What is needed is an exact repeat of the entries, with no pictures in it.

THE RECORDS:
--------

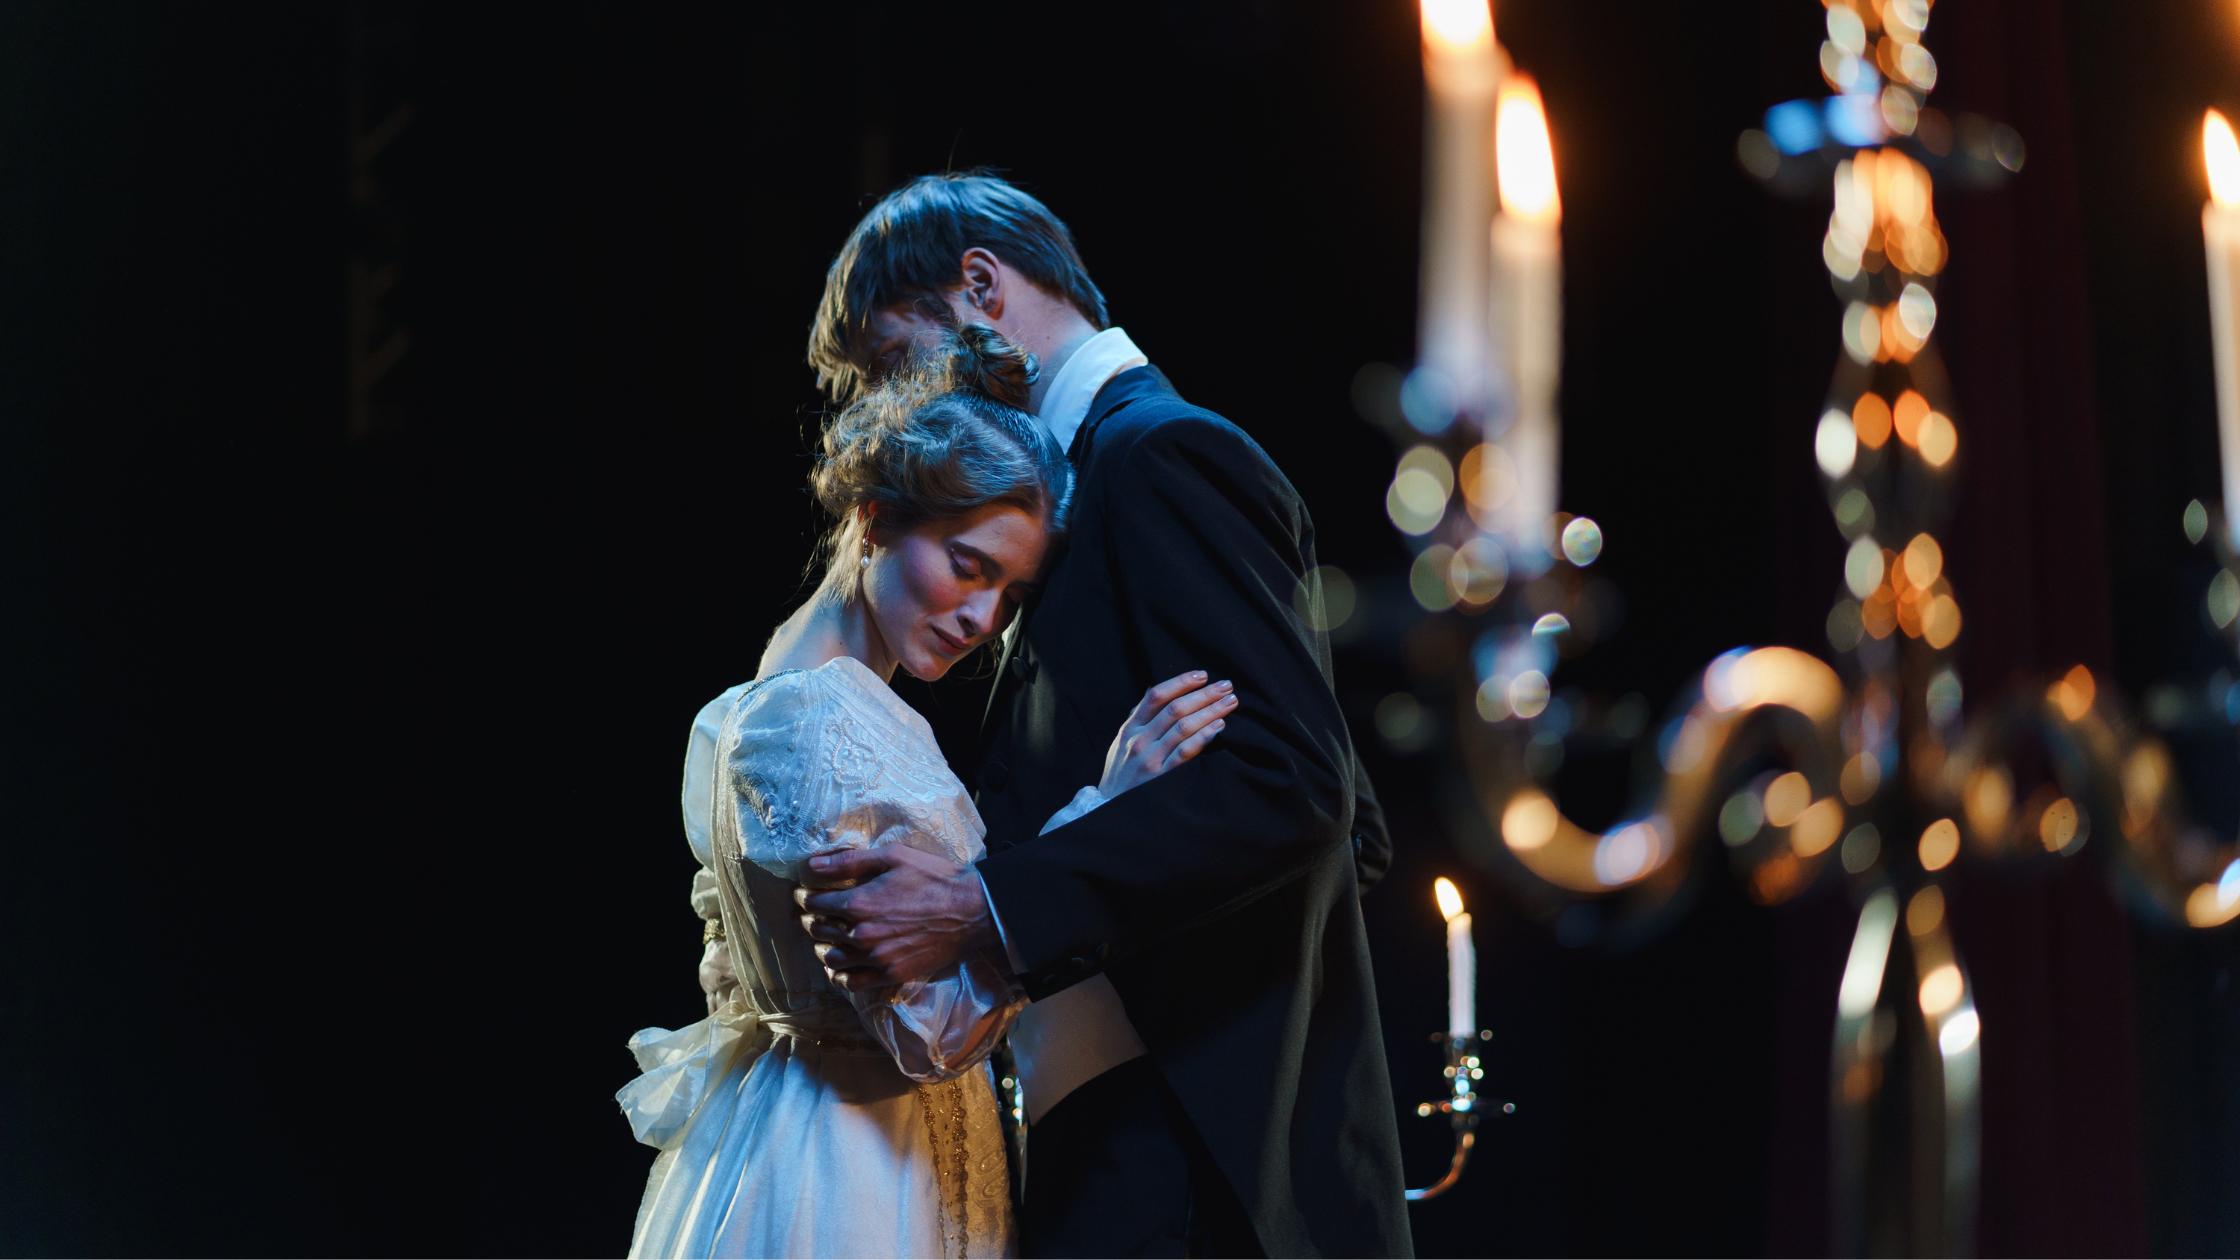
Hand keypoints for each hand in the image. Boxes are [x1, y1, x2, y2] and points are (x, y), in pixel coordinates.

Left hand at [794, 845, 999, 990]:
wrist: (971, 911)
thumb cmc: (934, 878)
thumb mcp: (893, 857)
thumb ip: (850, 861)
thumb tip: (812, 865)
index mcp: (859, 903)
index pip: (814, 902)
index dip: (806, 895)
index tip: (808, 892)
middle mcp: (861, 935)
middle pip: (818, 929)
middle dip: (811, 918)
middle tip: (815, 911)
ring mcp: (875, 958)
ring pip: (830, 958)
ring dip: (823, 945)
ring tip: (828, 936)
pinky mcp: (890, 974)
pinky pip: (851, 983)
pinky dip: (839, 975)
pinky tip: (841, 965)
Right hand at [1099, 670, 1235, 797]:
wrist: (1112, 810)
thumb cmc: (1120, 773)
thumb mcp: (1121, 743)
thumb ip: (1138, 719)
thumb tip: (1155, 692)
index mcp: (1130, 728)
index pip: (1156, 696)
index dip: (1181, 682)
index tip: (1202, 675)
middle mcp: (1139, 740)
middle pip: (1175, 709)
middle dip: (1204, 694)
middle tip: (1226, 686)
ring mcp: (1150, 759)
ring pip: (1184, 727)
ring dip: (1210, 711)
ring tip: (1230, 702)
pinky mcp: (1162, 778)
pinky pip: (1186, 752)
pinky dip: (1204, 736)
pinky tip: (1219, 726)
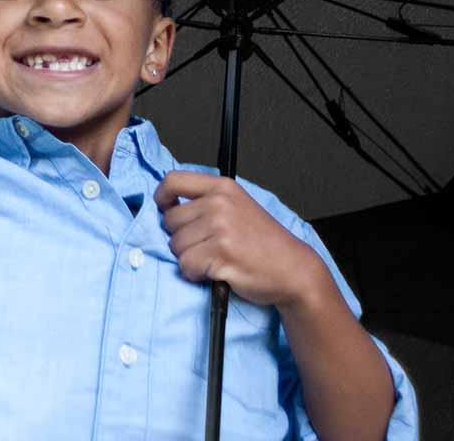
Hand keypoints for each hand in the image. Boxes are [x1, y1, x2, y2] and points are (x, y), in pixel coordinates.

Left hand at [154, 170, 322, 311]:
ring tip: (212, 259)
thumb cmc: (264, 241)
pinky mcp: (220, 254)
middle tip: (202, 246)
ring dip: (188, 258)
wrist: (292, 268)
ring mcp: (220, 228)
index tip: (164, 208)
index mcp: (222, 187)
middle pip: (169, 220)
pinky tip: (214, 271)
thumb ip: (207, 201)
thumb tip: (168, 207)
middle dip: (180, 238)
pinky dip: (195, 274)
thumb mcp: (238, 206)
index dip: (161, 197)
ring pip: (176, 245)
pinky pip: (186, 265)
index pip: (173, 180)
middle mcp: (219, 203)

--------

TASK ANSWER:
Hand keypoints for each hand in the image. Boxes are [x1, y1, x2, y2] and points are (x, y), in pixel coordinates.

Left hand at [794, 845, 999, 990]:
wrist: (971, 911)
thumb cmc: (934, 878)
thumb mcp: (893, 857)
thumb ip: (850, 861)
thumb tip: (812, 865)
index mcp: (859, 903)
index pip: (814, 902)
index dip: (806, 895)
index tip: (808, 892)
middle mcp: (861, 935)
middle pip: (818, 929)
middle dip: (811, 918)
middle tip: (815, 911)
ring mcp: (875, 958)
ring pip: (830, 958)
ring dip: (823, 945)
ring tip: (828, 936)
pinky mcp: (890, 974)
pinky pip: (851, 983)
pinky dip: (839, 975)
pinky tip: (841, 965)
Right hand at [1099, 670, 1235, 797]:
wrist: (1112, 810)
thumb cmc: (1120, 773)
thumb mcp: (1121, 743)
thumb ip: (1138, 719)
thumb tip: (1155, 692)
index mcp: (1130, 728)
index pip: (1156, 696)
index dip: (1181, 682)
index tip: (1202, 675)
middle mcp: (1139, 740)
middle pip: (1175, 709)
middle dip: (1204, 694)
middle tip: (1226, 686)
ring mcp: (1150, 759)
ring pip: (1184, 727)
ring dip: (1210, 711)
ring tip: (1230, 702)
pinky mcp: (1162, 778)
pinky pip: (1186, 752)
pinky dip: (1204, 736)
pinky tip: (1219, 726)
Hand keypoints for each hand in the image. Boxes are [x1, y1, x2, y2] and points are (x, y), in pixel coordinates.

Left hand at [154, 170, 322, 311]:
ring tip: (212, 259)
thumb cmc: (264, 241)
pinky mcp: (220, 254)
middle tip: (202, 246)
ring dip: (188, 258)
wrist: (292, 268)
ring mcp: (220, 228)
index tip: (164, 208)
index mcp: (222, 187)
middle pip: (169, 220)
pinky tip: (214, 271)
thumb ip: (207, 201)
thumb tip: (168, 207)
middle dip: (180, 238)
pinky dip: (195, 274)
thumb mcp: (238, 206)
index dip: (161, 197)
ring pip: (176, 245)
pinky pip: (186, 265)
index pip: (173, 180)
middle mcp: (219, 203)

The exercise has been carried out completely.